Reading text —
Almost an year ago, we covered the then newly introduced cmdlet to fetch data out of Microsoft’s 365 Activity Explorer: Export-ActivityExplorerData. Now, Microsoft is introducing a similar cmdlet for the Content explorer tool, namely Export-ContentExplorerData. In this article, we will take a look at how the cmdlet works, but first, a brief refresher on what the Content explorer is all about.
The Content explorer tool can be accessed under the Data Classification section of the Compliance center. In a nutshell, its purpose is to give you an overview of all items labeled with either a sensitivity and/or retention labels, or items that match one or more Sensitivity information types and Trainable classifiers. Apart from the breakdown of “type”, you can get a list of items per workload, down to the individual folders containing the item. For each item, you can get additional metadata, such as Document ID or the confidence level, and the option to preview the actual item. As the tool obviously exposes some very sensitive items, it’s important to properly restrict access to it. Lastly, the tool also offers an Export functionality, which allows you to obtain a CSV listing all items matching the current selection. The export feature leaves a lot to be desired, as it only shows file names and the matched SITs/labels. No additional metadata is exposed, not even the location of the item (i.e. which ODFB/Site it is located in, which folder, etc).
Enter the Export-ContentExplorerData cmdlet. Now available in public preview as part of the Security and Compliance Center PowerShell cmdlets, Export-ContentExplorerData allows you to generate a list of all items matching a given label or SIT, with optional parameters allowing you to scope down the export to specific workloads and even down to individual sites/mailboxes. The supported parameters include:
- TagType – defines the “type” of matched tag to include in the output, with available choices of: Retention, Sensitivity, SensitiveInformationType and TrainableClassifier. Mandatory.
- TagName – which specific label/SIT/classifier to include in the output. The choice here depends on the set of labels available within the tenant. Mandatory parameter, accepting a single value only.
- Workload – used to scope the export to specific workload only. Available values include: EXO, SPO, ODB, Teams, Exchange, OneDrive, SharePoint. Optional.
- UserPrincipalName – another optional “scoping” parameter, used to filter out only results within a given user’s mailbox and/or Teams chats.
- SiteUrl – similar to the above, but used to scope the export to items within a specific SPO/ODFB site.
- PageSize – specify the maximum number of entries to return. Optional parameter with default value of 100. Maximum allowed size for single page is 10000.
- PageCookie – if the number of results exceeds the maximum specified via the –PageSize parameter (or the 10k max), you can use this parameter to retrieve the next “page” of results. The corresponding “cookie” value is returned as part of the output (see below).

Listed records —

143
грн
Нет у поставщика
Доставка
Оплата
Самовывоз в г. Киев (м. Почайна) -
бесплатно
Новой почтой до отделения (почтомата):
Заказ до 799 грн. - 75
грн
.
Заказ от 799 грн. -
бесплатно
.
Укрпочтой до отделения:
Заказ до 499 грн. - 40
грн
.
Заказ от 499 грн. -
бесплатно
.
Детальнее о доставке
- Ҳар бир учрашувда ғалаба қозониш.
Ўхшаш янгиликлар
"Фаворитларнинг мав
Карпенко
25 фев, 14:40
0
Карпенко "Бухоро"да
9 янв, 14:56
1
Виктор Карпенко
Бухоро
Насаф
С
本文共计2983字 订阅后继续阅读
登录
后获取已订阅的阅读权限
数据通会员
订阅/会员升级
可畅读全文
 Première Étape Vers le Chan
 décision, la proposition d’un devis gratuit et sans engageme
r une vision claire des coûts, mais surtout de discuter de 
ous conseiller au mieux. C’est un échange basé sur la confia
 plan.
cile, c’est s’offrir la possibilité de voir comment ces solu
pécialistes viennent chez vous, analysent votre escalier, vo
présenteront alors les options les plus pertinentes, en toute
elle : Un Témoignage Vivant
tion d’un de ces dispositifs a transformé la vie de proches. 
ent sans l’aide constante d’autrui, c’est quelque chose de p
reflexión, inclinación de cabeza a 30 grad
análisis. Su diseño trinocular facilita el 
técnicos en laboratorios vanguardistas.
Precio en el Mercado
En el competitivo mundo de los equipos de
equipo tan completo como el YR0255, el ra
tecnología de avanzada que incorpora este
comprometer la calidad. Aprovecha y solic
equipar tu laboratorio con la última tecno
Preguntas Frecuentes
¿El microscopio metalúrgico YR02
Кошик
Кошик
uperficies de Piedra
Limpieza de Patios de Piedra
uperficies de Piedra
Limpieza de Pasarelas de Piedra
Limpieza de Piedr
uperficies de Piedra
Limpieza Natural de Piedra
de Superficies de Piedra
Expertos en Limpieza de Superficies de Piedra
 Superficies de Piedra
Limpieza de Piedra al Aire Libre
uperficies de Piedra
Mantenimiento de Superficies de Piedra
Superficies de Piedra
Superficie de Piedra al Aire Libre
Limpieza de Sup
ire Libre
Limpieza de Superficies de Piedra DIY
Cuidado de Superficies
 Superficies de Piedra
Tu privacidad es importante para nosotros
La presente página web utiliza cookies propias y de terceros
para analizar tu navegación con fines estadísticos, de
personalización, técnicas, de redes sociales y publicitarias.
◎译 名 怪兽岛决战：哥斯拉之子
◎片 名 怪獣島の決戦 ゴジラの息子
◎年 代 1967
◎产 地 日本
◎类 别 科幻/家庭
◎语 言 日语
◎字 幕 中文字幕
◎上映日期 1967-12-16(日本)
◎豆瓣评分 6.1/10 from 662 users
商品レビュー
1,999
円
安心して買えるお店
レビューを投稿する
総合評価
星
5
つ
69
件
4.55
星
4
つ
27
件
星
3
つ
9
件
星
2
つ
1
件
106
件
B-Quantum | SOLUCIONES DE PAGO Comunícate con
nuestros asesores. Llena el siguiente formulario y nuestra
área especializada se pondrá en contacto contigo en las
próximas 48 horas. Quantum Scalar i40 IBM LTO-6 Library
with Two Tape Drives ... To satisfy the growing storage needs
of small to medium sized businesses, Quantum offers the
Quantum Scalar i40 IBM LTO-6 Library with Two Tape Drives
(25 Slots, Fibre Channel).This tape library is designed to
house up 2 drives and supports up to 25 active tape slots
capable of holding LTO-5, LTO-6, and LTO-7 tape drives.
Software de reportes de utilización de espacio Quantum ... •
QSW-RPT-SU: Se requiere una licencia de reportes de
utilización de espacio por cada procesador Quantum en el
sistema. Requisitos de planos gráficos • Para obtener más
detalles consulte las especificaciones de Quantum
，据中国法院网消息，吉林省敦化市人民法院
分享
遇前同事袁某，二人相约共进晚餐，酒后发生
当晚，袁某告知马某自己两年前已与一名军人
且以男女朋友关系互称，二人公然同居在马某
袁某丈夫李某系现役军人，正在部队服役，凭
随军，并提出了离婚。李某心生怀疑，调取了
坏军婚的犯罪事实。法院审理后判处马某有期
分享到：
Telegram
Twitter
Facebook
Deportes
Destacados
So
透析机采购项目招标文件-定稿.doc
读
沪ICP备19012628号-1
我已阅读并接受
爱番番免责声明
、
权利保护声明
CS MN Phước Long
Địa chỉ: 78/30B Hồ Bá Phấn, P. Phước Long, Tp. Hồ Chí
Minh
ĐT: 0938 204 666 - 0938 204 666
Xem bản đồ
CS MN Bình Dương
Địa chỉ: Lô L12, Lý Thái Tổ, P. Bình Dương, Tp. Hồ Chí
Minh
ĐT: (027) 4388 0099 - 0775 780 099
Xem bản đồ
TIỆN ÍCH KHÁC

Work instructions —
(a) Print the stretch of the Content explorer article from "- Workload –" through "page is 10000.".
(b) For each statement, state whether the Content explorer article agrees with it (yes or no), and quote the words that settle it: (i) The PageSize parameter has a default value of 100. (ii) The TagName parameter accepts several values at once. (iii) The CSV from the Content explorer's built-in Export function shows the location of each item.
Use only the Content explorer article.

Solutions for each task —
(a)
- Workload – used to scope the export to specific workload only. Available values include: EXO, SPO, ODB, Teams, Exchange, OneDrive, SharePoint. Optional.
- UserPrincipalName – another optional “scoping” parameter, used to filter out only results within a given user’s mailbox and/or Teams chats.
- SiteUrl – similar to the above, but used to scope the export to items within a specific SPO/ODFB site.
- PageSize – specify the maximum number of entries to return. Optional parameter with default value of 100. Maximum allowed size for single page is 10000.

(b)
(i) Yes: "Optional parameter with default value of 100."
(ii) No: "Mandatory parameter, accepting a single value only."
(iii) No: "No additional metadata is exposed, not even the location of the item"